SchoolTool.org

schooltool

We’ve been discussing our assessment tracking requirements at school – excel spreadsheets versus various database solutions always the same old problems the trade off between flexibility, usability, reliability and accessibility for different parties.

It would be great to do the task in SIMS our School Information System (SIS). However, SIMS incumbant in the majority of UK schools was an outdated clunker ten years ago and has a glacial product development record. 

Even if anyone had the expertise or the required permissions in school to try and use SIMS for the job, the lack of deep linking, copy and paste and rss make it a miserable task.  And as for finding any online help forums – forget it. For me SIMS turns the db mantra “write once, read anywhere” into “write into SIMS, never see it again”. At least not until a few weeks later when a deputy head thrusts a printout in front of you and starts asking questions.

So the classic question arose again in my mind. Isn’t there an open source alternative yet? So today I allowed myself 15mins to sketch a few requirements down (so I could judge if a solution was maturing or not), then set about looking for a development effort.

It seems that SchoolTool.org is the only credible option. I do remember reading about it before but that must have been over 3 years ago.  Interestingly Tom Hoffman the project manager in this paper offers some explanation of why an open source success in this area has been so slow to develop ( I would add that many innovative teachers have anti-assessment tendencies.)  But it seems that SchoolTool is getting to the stage where some adventurous schools (or even individual teachers) might want to be trying it. In other words they are nearly at version 1.

I’m installing it now on my Linux machine.

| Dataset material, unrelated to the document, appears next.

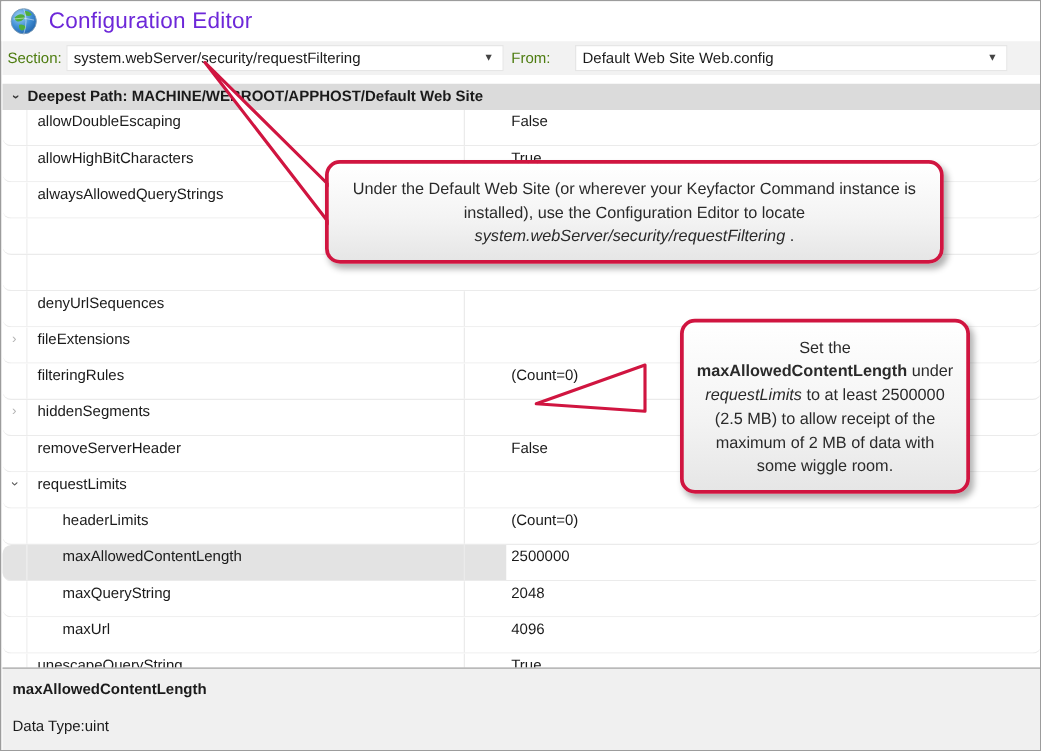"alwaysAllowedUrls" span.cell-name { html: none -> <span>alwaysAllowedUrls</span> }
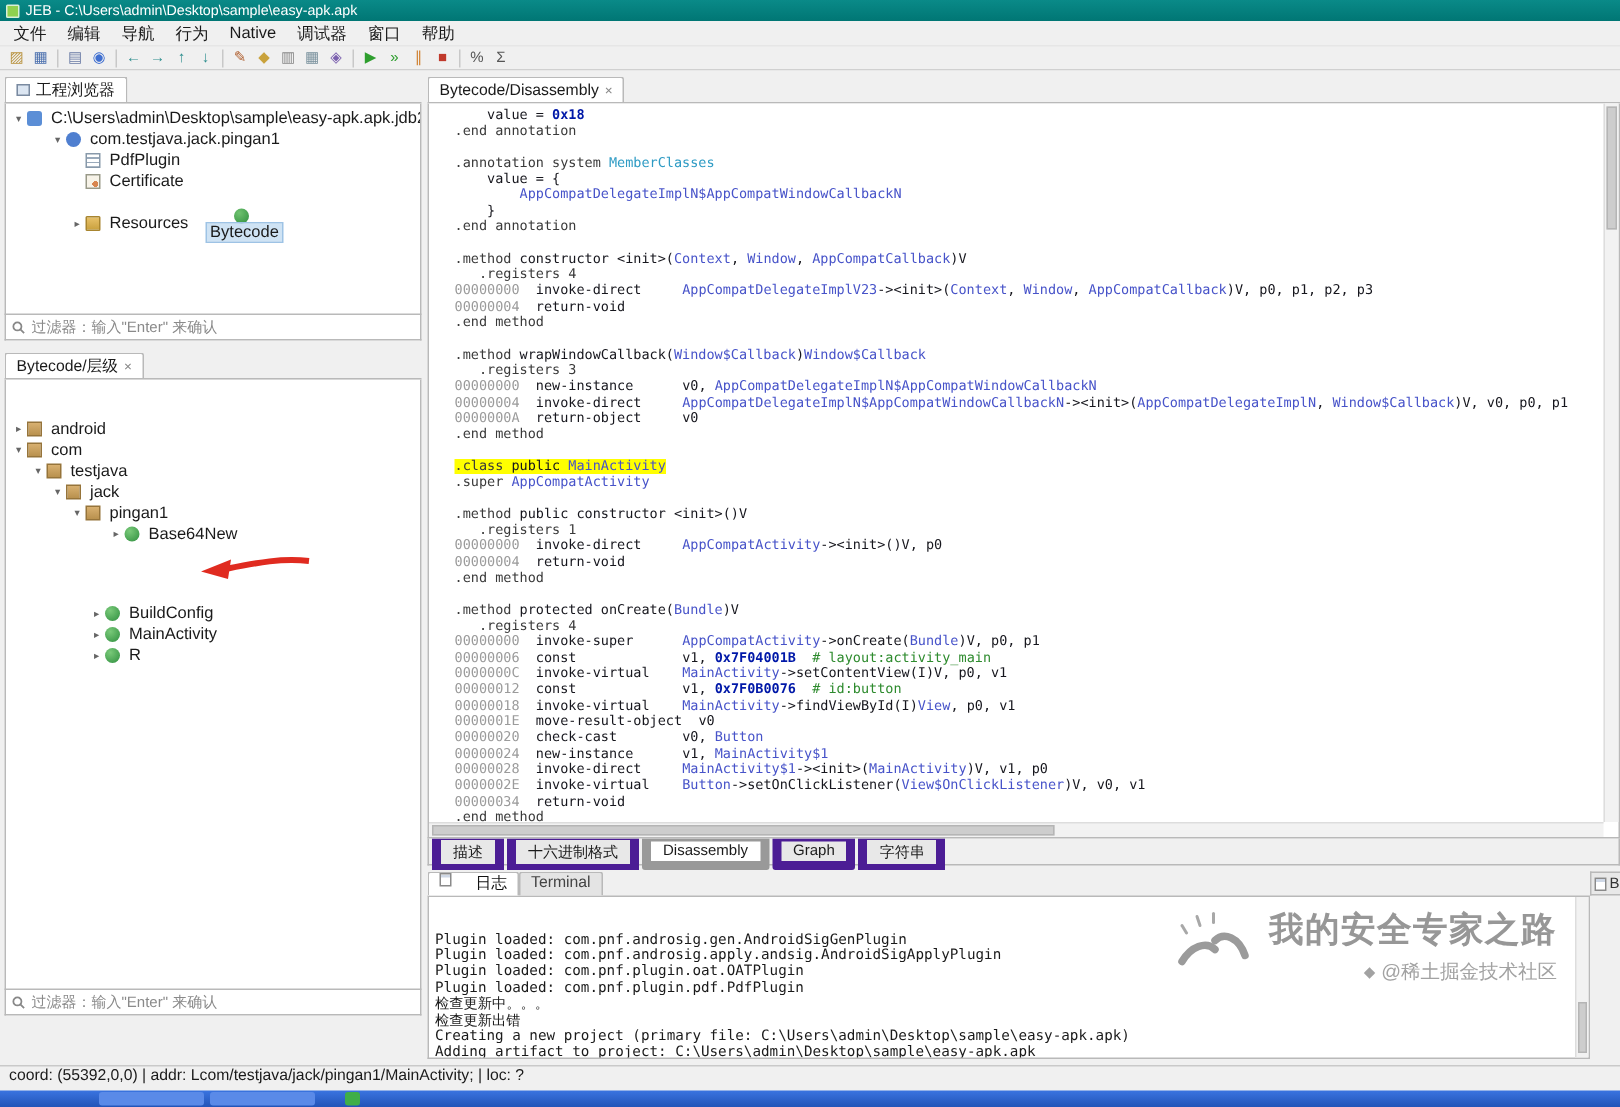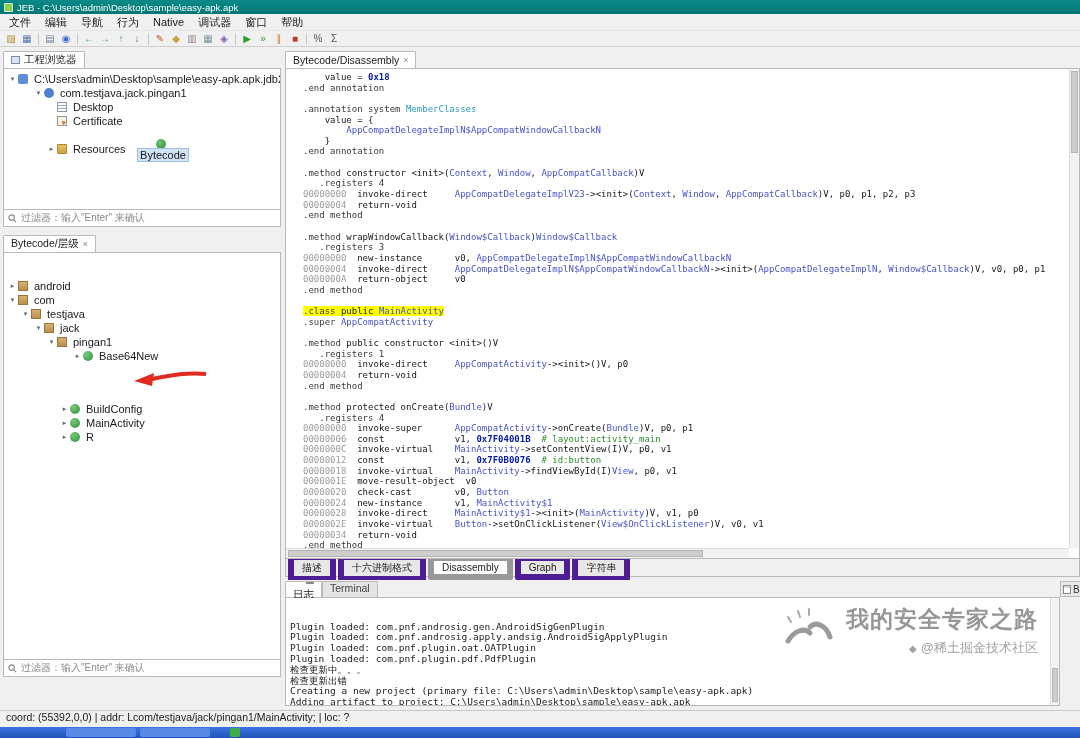"Desktop" span.tree-label { text: Desktop -> PdfPlugin }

This documentation seems incredibly well written but difficult to navigate, in fact I found the whole website a bit confusing. I nearly gave up because at one stage it seemed that development had stopped a year ago (not true). Development has been fragmented it seems in different sites in USA, Belgium and Lithuania. And it seems that there are different parts School Bell and Can Do (assessment) that can confuse the casual observer.

It would be nice to have the user forums (actually mailing lists archives) to be more obvious too. Also as a self taught asp/php sql coder I have no idea if their none LAMP choice of ZOPE is a good one or not.